Se posant en gardienne des dispositions de la Convention des Nations Unies sur le droit de la mer comme à son habitude, la Fédération de Russie a rappelé que les décisions de la COP ne devront, en aucun cas, préjuger du statut juridique des mesures prises dans le cadre d’autres instances. Pour la déléguée russe, les zones protégées doivent être définies avec l’accord des pays signataires mais également, et -c’est là une « question vitale »- des États parties à la Convention, et il est nécessaire de prévoir des contre-dispositions pour préserver les droits des utilisateurs dans ces zones. Faisant écho à la position russe, la Chine a rappelé que les décisions prises dans le cadre de l’Accord BBNJ doivent effectivement refléter les intérêts de tous les pays.

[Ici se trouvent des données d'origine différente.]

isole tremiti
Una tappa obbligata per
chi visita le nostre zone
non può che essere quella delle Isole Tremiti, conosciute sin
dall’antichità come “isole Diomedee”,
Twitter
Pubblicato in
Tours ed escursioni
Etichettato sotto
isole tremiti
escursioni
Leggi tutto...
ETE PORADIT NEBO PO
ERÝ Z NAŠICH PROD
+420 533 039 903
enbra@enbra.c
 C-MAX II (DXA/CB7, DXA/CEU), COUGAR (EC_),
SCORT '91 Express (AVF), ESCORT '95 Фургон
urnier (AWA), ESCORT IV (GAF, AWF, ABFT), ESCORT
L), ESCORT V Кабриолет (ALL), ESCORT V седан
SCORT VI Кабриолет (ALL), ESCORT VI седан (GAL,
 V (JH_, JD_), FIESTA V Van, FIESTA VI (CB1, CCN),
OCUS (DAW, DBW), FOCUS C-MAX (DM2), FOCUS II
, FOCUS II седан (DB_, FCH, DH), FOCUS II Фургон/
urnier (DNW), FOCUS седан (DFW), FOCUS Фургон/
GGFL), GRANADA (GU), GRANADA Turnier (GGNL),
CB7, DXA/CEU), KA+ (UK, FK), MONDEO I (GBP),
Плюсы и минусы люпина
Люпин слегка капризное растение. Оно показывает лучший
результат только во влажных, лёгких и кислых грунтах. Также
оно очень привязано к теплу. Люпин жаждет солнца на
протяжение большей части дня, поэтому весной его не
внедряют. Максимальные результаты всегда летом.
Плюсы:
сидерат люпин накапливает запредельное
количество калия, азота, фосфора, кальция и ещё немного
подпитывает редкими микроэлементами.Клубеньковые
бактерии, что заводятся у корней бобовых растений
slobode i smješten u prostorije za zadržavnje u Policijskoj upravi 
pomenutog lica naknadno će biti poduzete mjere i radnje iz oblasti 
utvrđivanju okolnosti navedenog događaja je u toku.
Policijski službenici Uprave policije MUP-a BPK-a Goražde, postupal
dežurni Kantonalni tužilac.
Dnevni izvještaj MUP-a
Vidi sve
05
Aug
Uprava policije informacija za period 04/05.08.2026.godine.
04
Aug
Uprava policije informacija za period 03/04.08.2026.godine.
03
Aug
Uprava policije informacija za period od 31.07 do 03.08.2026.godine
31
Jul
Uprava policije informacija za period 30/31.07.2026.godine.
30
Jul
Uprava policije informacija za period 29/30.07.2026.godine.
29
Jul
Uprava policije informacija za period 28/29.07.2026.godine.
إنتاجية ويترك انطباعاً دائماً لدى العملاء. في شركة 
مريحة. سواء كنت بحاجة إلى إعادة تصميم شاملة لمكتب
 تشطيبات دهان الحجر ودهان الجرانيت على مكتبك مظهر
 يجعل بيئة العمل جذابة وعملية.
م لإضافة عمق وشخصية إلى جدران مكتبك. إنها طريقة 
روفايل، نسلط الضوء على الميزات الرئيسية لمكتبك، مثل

C’est également dans cette optique que le libellé « jusqu’à ce que tous les efforts pour parvenir à un consensus aient été épuisés » a retenu l’attention des délégations lors des discussions sur les modalités de vote. Afin de s’assurer que tous les efforts ont été déployés pour parvenir au consensus, il faudrait déterminer des indicateurs et donc établir un seuil élevé pour le quorum, a expliqué la Chine, appuyée par le Japon. Un avis que la Micronésie, au nom des PEID du Pacifique, n’a pas partagé, préférant une majorité simple à un quorum trop élevé. Pour l’UE, les étapes pour arriver au consensus sont pourtant bien définies dans l’Accord, un avis que n’a pas partagé pas l’Arabie saoudite. « De toute façon, ce sera la COP qui décidera si le consensus a été épuisé », a fait valoir le délégué micronésien.
Débattant sur le seuil à atteindre pour les décisions et les amendements, le Maroc, au nom du Groupe des États d’Afrique, et la Türkiye ont suggéré un seuil des deux tiers pour garantir « la légitimité du processus », une option retenue également par le Japon qui pourrait « même accepter un seuil des trois quarts ». Pour d’autres délégations, tout dépend du type de décision. Selon la déléguée chinoise, il ne peut y avoir d’outil de gestion qui ne soit créé par consensus. D’après la Micronésie, au nom des PEID du Pacifique, toutes les parties prenantes de la Convention sur le droit de la mer devraient être associées à la création d’outils de gestion mais « cela ne veut pas dire qu’on ne doive pas essayer de dégager un consensus ».
L’Argentine, au nom du CLAM, a, quant à elle, relevé l’absence de dispositions sur le droit au vote par procuration. Le vote par procuration est « contraire aux principes de la Charte de l’ONU », a objecté la Russie, souhaitant éviter tout précédent allant à l’encontre des pratiques onusiennes. « Il n’existe pas de règles formelles pour le vote par procuration dans ce contexte », a répliqué le Royaume-Uni. L’Accord est un « jalon pour le multilatéralisme et l’inclusivité en est un principe clef », a tranché l’Islande, faisant remarquer que le vote par procuration soutiendrait toute disposition allant en ce sens.